The German data protection authority hit clothing retailer Hennes & Mauritz (H&M) with a multi-million dollar fine for its handling of employee data. Since at least 2014, H&M has been collecting privacy-sensitive information from employees who worked at the H&M service center in Nuremberg. Dozens of managers also had access to this information. The privacy violation became known in October 2019 due to a configuration error. The IT glitch made records accessible across the company for approximately two hours.
H&M Collected Extensive Information About Employees Private Lives
If you are an employee, it goes without saying that you share certain personal data with your employer. For example, your name, telephone number, residential address, social security number, and bank account number. After all, your employer needs this information, to establish your identity, communicate with you, and transfer your monthly salary.
H&M’s service center in Nuremberg, however, went one giant step further. In addition to these basic details, the branch collected very intimate and personal data from its employees, including extensive information about their private lives. During “Welcome Back Talks” after periods of sick leave or vacation, for example, H&M questioned employees about their health problems, medical history, family issues, and religious beliefs. The branch has been doing this since at least 2014.
Not only was detailed information from hundreds of employees digitally processed and stored on hard drives totaling about 60GB of data. Dozens of managers also had free access to this information.
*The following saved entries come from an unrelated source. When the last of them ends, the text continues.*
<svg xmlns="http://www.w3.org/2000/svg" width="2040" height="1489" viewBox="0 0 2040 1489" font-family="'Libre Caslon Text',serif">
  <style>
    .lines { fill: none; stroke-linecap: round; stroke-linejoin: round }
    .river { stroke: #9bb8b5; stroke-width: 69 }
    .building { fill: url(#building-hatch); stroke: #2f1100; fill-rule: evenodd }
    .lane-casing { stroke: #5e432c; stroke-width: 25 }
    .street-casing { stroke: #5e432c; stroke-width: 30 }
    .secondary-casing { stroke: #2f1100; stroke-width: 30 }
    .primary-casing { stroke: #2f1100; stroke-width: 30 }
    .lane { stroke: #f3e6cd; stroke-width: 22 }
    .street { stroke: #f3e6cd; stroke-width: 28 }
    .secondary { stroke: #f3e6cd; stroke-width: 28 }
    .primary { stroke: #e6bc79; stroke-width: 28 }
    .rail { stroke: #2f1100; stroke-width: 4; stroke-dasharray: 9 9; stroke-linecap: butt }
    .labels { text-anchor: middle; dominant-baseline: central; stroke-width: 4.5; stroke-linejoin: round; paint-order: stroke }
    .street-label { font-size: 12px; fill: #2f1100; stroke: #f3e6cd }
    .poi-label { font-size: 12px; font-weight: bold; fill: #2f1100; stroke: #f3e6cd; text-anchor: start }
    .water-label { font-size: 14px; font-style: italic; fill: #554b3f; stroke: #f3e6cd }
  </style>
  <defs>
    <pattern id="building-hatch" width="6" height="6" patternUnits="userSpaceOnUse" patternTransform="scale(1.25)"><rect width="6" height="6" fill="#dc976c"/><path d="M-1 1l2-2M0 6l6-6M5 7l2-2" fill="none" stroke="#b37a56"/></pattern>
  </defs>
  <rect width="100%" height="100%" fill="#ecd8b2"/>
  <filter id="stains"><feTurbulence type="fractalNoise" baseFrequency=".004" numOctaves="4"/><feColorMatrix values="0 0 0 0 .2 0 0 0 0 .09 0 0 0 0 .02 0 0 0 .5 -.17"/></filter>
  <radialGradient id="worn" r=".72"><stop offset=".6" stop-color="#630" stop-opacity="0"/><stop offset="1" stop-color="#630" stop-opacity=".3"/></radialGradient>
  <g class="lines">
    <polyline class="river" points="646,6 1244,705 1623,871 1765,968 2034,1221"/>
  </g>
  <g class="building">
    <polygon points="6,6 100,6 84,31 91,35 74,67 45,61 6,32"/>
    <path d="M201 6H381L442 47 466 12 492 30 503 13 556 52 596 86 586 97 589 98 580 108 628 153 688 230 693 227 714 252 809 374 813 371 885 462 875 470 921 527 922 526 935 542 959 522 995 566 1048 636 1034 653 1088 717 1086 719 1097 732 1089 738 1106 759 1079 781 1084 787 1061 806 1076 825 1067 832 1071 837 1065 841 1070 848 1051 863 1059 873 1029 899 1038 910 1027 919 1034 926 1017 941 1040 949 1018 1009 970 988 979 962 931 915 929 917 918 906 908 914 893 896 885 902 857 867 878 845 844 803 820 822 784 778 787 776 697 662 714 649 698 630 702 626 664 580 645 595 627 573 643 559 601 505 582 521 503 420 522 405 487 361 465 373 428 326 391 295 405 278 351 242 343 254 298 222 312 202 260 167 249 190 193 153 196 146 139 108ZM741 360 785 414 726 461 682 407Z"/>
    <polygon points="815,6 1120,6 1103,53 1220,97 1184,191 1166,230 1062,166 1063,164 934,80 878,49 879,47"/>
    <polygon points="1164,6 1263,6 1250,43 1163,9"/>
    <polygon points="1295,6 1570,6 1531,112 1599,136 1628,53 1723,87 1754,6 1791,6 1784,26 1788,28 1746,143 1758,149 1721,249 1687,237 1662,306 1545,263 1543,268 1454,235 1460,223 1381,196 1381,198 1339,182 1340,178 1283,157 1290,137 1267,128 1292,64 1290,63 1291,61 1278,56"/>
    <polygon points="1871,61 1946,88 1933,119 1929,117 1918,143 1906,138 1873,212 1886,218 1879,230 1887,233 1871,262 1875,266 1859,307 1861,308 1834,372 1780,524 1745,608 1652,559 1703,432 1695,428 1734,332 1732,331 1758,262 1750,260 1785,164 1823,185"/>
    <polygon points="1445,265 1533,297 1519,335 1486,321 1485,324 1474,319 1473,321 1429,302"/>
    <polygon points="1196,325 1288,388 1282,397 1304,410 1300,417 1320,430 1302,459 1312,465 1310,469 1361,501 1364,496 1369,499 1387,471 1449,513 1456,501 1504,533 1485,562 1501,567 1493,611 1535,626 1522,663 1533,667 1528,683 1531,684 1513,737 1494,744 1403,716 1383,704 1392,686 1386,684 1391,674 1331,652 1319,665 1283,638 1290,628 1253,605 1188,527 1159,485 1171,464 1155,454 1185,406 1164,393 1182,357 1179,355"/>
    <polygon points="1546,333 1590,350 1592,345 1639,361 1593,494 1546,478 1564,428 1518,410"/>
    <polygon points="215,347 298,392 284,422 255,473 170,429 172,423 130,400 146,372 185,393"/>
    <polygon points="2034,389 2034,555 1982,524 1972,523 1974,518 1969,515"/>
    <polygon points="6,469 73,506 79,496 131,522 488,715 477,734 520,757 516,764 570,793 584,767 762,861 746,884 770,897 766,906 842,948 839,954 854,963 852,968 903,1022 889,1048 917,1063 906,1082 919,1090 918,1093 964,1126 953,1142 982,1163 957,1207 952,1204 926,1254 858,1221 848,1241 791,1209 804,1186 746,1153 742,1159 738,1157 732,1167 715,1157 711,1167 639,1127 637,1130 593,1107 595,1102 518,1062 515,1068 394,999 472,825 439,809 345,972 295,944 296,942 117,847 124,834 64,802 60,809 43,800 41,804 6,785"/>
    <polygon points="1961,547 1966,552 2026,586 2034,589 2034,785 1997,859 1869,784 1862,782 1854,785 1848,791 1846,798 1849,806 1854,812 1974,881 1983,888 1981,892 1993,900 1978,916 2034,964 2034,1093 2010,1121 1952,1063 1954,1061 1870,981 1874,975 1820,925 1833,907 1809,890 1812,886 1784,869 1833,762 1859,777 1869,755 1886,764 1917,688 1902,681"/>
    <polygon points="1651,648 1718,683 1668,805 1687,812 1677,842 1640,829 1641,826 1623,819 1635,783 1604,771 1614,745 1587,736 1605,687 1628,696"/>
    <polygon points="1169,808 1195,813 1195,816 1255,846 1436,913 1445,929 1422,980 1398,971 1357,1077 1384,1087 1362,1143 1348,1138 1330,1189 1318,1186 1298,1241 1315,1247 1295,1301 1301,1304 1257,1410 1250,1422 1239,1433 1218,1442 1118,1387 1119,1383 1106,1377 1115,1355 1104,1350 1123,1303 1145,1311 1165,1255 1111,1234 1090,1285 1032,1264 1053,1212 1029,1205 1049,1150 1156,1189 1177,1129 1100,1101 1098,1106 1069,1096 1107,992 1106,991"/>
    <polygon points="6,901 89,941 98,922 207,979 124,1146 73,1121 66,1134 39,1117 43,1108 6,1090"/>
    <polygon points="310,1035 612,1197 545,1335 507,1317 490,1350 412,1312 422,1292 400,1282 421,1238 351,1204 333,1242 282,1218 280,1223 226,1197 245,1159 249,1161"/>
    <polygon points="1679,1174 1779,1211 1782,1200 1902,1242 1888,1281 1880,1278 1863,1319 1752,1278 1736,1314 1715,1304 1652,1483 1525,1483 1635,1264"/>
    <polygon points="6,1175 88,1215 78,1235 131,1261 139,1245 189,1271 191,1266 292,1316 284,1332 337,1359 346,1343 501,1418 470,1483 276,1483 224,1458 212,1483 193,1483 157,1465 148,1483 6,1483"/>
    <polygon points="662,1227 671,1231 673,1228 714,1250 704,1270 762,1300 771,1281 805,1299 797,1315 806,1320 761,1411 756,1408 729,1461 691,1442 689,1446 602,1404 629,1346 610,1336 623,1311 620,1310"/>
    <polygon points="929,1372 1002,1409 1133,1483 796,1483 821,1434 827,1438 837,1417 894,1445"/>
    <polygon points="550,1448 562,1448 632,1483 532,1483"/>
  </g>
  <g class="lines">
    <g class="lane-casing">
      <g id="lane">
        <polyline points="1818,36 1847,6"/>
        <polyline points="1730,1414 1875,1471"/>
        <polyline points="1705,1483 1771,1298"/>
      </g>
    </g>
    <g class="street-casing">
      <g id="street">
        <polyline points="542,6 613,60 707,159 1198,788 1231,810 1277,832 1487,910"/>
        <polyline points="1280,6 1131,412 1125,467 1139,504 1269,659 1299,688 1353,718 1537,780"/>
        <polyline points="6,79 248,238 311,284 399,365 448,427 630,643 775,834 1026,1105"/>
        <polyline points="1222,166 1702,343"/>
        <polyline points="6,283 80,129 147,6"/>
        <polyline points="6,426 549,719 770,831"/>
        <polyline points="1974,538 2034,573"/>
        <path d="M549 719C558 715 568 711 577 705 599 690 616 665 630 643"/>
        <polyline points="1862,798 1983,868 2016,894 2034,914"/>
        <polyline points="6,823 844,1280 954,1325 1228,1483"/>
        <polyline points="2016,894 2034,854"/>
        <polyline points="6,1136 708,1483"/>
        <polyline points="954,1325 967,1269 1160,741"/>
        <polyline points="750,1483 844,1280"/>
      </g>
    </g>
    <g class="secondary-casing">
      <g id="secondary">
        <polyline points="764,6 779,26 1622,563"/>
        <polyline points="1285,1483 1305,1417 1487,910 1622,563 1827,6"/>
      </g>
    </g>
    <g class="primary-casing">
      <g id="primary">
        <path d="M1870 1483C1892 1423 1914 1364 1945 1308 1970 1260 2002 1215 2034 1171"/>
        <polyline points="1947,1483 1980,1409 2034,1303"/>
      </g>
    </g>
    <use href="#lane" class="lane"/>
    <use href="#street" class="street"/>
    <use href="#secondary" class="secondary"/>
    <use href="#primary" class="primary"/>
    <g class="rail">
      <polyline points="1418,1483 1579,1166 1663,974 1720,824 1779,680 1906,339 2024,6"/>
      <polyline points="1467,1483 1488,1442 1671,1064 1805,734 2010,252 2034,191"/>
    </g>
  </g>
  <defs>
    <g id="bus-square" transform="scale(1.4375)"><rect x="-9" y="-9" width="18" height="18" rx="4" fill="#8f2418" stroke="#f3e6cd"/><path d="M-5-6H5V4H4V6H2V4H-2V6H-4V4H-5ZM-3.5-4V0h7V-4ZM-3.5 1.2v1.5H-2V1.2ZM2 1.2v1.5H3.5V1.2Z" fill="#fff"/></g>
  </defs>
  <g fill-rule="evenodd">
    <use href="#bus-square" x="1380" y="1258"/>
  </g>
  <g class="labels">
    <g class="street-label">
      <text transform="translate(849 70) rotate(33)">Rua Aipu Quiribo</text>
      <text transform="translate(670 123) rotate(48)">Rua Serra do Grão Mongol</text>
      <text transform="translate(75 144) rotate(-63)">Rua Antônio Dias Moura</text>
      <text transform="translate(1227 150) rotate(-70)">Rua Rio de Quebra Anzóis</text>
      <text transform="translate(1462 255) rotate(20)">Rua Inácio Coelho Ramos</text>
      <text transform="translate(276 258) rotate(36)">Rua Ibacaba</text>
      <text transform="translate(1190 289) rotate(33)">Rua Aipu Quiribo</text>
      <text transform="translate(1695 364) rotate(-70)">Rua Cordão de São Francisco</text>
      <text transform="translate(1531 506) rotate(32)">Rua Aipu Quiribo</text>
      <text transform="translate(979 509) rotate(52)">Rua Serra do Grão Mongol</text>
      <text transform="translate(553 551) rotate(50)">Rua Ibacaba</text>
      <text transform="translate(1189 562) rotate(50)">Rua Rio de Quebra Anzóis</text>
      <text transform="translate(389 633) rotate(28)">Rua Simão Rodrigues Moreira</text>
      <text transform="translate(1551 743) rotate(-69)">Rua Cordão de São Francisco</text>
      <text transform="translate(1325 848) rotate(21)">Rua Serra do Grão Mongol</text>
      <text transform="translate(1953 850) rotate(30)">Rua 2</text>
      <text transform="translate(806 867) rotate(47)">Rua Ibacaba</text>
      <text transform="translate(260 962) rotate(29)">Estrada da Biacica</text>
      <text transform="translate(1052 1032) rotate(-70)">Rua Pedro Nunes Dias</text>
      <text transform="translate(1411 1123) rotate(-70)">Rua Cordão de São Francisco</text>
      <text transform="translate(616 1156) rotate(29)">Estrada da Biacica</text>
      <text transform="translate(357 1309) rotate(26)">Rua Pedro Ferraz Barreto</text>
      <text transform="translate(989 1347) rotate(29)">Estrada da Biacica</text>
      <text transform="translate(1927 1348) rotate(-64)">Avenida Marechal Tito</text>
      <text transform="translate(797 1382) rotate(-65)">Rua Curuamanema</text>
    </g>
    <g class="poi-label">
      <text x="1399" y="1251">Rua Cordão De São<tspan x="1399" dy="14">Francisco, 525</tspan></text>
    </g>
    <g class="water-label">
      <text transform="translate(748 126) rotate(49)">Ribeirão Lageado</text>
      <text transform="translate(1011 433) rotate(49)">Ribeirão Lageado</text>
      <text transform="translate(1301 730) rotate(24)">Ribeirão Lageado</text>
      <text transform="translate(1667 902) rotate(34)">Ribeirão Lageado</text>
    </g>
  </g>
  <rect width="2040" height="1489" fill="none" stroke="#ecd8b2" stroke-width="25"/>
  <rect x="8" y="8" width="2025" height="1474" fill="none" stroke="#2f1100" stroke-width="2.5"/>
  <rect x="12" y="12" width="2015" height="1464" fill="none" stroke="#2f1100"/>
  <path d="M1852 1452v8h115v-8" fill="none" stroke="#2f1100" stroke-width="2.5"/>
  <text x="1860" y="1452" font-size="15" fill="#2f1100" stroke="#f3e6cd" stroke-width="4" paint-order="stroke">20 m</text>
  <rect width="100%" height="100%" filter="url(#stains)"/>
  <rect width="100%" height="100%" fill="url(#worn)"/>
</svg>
According to Johannes Caspar, Hamburg’s Commissioner for Data Protection and Freedom of Information, the recordings were sometimes very detailed and recorded over greater periods of time, documenting the development of certain issues.
“Our Guidelines Have Not Been Followed”
“This case documents a serious disregard for employee data protection at the H&M site in Nuremberg”, Johannes Caspar said in a press release published on Friday. Due to the seriousness of the violation, the regulator imposed a fine of € 35.3 million ($41.4 million). The fine amount is justified, according to the commissioner. He hopes this will deter other companies and stop them from violating the privacy of their employees.
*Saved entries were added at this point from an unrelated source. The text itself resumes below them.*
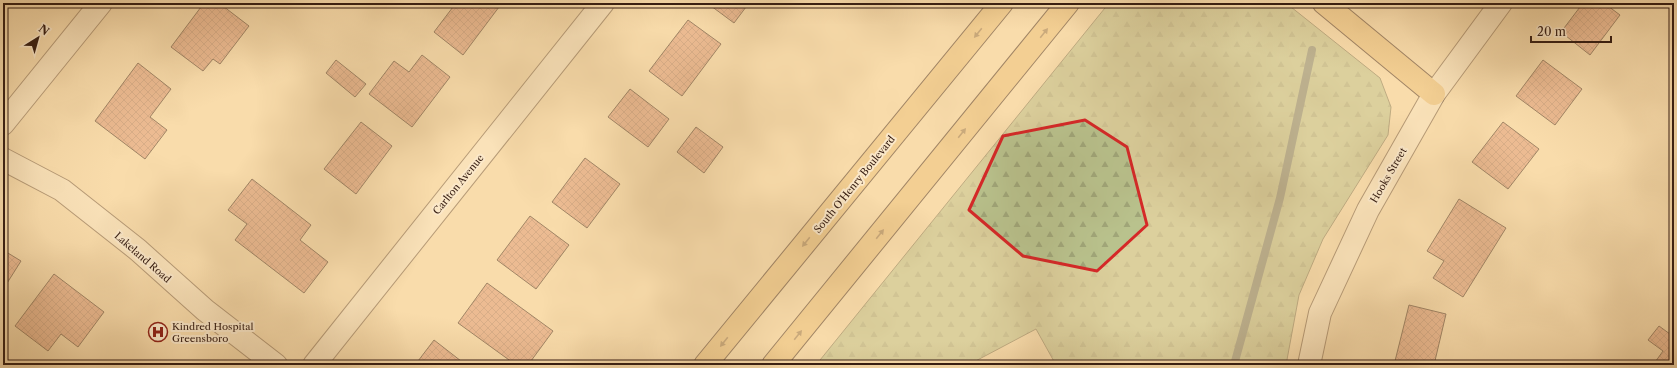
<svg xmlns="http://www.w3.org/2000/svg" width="1677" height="368" font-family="'Libre Caslon Text',serif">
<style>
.forest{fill:url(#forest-firs);stroke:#787050}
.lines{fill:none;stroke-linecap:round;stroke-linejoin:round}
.stream{stroke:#747c6e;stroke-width:8}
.building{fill:url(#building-cross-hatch);stroke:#361d12}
.street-casing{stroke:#674d38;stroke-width:24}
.highway-casing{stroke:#361d12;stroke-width:24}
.street{stroke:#fbe8c9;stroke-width:22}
.highway{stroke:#ecbe76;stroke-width:22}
.oneway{fill:#916e44}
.marked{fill:none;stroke:#d62828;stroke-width:3;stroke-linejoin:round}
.labels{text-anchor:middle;stroke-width:4;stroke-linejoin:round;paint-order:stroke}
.street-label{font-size:10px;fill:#361d12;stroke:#fbe8c9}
.poi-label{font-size:10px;fill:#361d12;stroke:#fbe8c9;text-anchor:start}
</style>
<defs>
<pattern id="forest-firs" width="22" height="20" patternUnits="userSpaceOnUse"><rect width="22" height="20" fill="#b9c28d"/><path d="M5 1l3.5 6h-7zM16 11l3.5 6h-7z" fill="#a0a679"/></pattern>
<pattern id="building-cross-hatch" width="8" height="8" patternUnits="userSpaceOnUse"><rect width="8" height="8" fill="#db9373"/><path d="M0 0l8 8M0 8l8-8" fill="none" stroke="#b2775d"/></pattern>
</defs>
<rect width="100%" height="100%" fill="#f9dcac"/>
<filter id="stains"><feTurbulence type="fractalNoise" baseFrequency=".005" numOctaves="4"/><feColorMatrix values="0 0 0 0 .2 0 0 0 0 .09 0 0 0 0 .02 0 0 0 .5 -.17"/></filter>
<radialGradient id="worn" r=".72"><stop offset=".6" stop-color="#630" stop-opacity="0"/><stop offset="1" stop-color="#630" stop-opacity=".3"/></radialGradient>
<polygon class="forest" points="1109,3 1286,3 1380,78 1391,107 1388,135 1323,239 1299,295 1286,365 1056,365 1036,329 968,365 816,365"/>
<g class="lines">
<polyline class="stream" points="1234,365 1280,198 1312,50"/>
</g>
<g class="building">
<polygon points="204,3 219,3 249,26 220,64 213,59 203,71 171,47"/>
<polygon points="456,3 494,3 499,7 463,55 434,32"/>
<polygon points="707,3 749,3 734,23"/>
<polygon points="1583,3 1604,3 1620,15 1590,55 1561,32"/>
<polygon points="688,20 721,44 682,96 649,71"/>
<polygon points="422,55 450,77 412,127 369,94 394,61 409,72"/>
<polygon points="336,60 366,84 355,97 326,73"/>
<polygon points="1543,60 1582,89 1555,125 1516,96"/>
<polygon points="138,63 171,89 150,117 167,130 145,159 95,121"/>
<polygon points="630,89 669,119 648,147 608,117"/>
<polygon points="361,122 392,146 356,194 324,169"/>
<polygon points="1503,122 1539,149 1508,189 1472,162"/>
<polygon points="696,127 723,147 704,173 677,152"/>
<polygon points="585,158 620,184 587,228 552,202"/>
<polygon points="252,179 311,225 300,240 328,262 304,293 235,240 247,224 228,210"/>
<polygon points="1459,199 1506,228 1463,297 1433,278 1444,261 1427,251"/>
<polygon points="530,216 569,245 536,289 497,260"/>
<polygon points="3,250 21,261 4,288 3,288"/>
<polygon points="54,274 104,312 78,347 61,334 48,351 15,326"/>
<polygon points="487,283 553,331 528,365 516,365 458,323"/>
<polygon points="1409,305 1446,314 1434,365 1394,365"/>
<polygon points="1659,326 1674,337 1674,365 1653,365 1663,351 1648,340"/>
<polygon points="434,340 461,361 458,365 415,365"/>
</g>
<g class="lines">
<defs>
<g id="street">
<polyline points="3,124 101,3"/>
<polyline points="3,159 62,190 138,250 205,310 276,365"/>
<polyline points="314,365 603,3"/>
<polyline points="1309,365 1320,313 1368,210 1434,94 1501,3"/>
</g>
<g id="highway">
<polyline points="1324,3 1434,94"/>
<polyline points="705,365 1002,3"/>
<polyline points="773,365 1068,3"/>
</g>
</defs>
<use href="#street" class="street-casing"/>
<use href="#highway" class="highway-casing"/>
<use href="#street" class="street"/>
<use href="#highway" class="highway"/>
</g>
<defs><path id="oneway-solid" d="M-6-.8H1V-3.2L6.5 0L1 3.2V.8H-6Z"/></defs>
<g class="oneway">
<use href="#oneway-solid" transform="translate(978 33) rotate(129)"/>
<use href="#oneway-solid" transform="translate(1044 33) rotate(-51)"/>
<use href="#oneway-solid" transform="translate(962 133) rotate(-51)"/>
<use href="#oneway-solid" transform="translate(880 234) rotate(-51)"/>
<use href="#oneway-solid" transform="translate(806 242) rotate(129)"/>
<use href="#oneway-solid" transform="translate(798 335) rotate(-51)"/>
<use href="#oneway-solid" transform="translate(724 342) rotate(129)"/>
</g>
<path d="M0 0H1677V368H0ZM 1085,120 L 1127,147 L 1147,225 L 1097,271 L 1023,256 L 969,210 L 1003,136 Z" fill="#f9dcac" fill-opacity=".55" fill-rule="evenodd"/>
<path class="marked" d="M 1085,120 L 1127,147 L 1147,225 L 1097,271 L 1023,256 L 969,210 L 1003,136 Z"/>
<defs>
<symbol id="hospital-ring" viewBox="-11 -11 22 22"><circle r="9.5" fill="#fbe8c9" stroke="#8f2418" stroke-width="1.5"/><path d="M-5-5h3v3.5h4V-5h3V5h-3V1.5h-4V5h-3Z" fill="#8f2418"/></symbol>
</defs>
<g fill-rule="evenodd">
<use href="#hospital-ring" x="147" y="321" width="22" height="22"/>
</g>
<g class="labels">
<g class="street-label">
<text transform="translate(1388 175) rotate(-60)" y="4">Hooks Street</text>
<text transform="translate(458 184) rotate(-51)" y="4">Carlton Avenue</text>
<text transform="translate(854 184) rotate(-51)" y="4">South O'Henry Boulevard</text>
<text transform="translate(143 257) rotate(41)" y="4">Lakeland Road</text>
</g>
<g class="poi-label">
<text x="172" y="330">Kindred Hospital<tspan x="172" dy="12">Greensboro</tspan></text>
</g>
</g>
<rect width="1677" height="368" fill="none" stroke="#f9dcac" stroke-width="16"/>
<rect x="4" y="4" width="1669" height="360" fill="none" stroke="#361d12" stroke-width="2"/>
<rect x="8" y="8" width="1661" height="352" fill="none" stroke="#361d12"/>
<g transform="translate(38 38) rotate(37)" stroke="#fbe8c9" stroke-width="3" paint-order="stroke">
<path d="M0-3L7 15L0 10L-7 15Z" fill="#361d12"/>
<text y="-6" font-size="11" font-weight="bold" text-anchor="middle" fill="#361d12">N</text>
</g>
<path d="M1531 36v6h80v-6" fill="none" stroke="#361d12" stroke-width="2"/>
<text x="1537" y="36" font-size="12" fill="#361d12" stroke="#fbe8c9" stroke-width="3" paint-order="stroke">20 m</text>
<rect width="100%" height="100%" filter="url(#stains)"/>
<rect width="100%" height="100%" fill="url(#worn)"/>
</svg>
H&M acknowledges that it has fallen short. Helena Helmersson, CEO of the Swedish fashion chain, told Bloomberg that it is “very clear that the guidelines have not been followed”. She also confirmed that H&M has taken “a number of measures” to prevent a recurrence. H&M is in contact with the privacy watchdog and the penalty is being discussed internally, suggesting H&M may possibly appeal the decision.
The fine against H&M is the biggest so far in Germany and among the largest ever under the new GDPR rules (max. fine of €20 million or 4% annual global turnover). In January, the French data regulator CNIL fined Google € 50 million ($57 million) for breaching the EU’s data protection rules. British Airways is facing a £183.4 million ($230 million) fine, or 1.5% of their 2017 worldwide turnover, proposed by the UK’s Information Commissioner’s Office (ICO) over the theft of customer’s data.
Going Through Tough Times, 250 Stores to Close Their Doors
Last week, H&M presented the financial results for the third quarter. And they weren’t that great. Turnover fell by 16% in the past three months to €4.8 billion. Profits plummeted in the same period by almost 53% from €363 million to €172 million. The GDPR fine was also included in the quarterly figures.
The Covid-19 situation has seriously affecting H&M. Due to the global pandemic, the fashion chain had to temporarily close nearly 80% of its stores in most markets. To keep costs down, H&M will permanently close 250 stores (approx. 5% of their stores). This unfortunately means that there will be forced redundancies. Worldwide, H&M has more than 125,000 employees.
There is one bright spot: more and more consumers are shopping online. Online sales rose 27% in the third quarter. Approximately 26% of the group’s total sales are realized online. H&M is therefore fully committed to its webshop. H&M was launched on the e-commerce platform SSG.COM in South Korea, and Australia is scheduled to become a new online market towards the end of 2020.